* WORK TO BE COMPLETED *
Could you transcribe every entry below exactly, leaving out the pictures?

[Dataset entries]
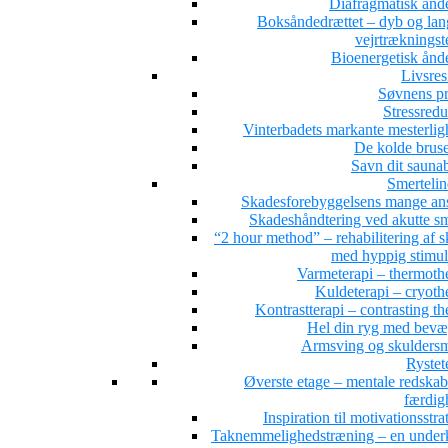
Diafragmatisk ånd
Boksåndedrættet – dyb og la
vejrtrækningst
Bioenergetisk ånd
Livsres
Søvnens pr
Stressredu
Vinterbadets markante mesterlig
De kolde brus
Savn dit sauna
Smertelin
Skadesforebyggelsens mange ans
Skadeshåndtering ved akutte sm
“2 hour method” – rehabilitering af 
med hyppig stimul
Varmeterapi – thermoth
Kuldeterapi – cryoth
Kontrastterapi – contrasting t
Hel din ryg med bevæ
Armsving og skuldersm
Rystet
Øverste etage – mentale redskab
færdig
Inspiration til motivationsstra
Taknemmelighedstræning – en under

* OUTPUT FOR THIS EXERCISE *
Diafragmatisk ånd
Boksåndedrættet – dyb og la
vejrtrækningst
Bioenergetisk ånd
Livsres
Søvnens pr
Stressredu
Vinterbadets markante mesterlig
De kolde brus
Savn dit sauna
Smertelin
Skadesforebyggelsens mange ans
Skadeshåndtering ved akutte sm
“2 hour method” – rehabilitering af 
med hyppig stimul
Varmeterapi – thermoth
Kuldeterapi – cryoth
Kontrastterapi – contrasting t
Hel din ryg med bevæ
Armsving og skuldersm
Rystet
Øverste etage – mentale redskab
færdig
Inspiration til motivationsstra
Taknemmelighedstræning – en under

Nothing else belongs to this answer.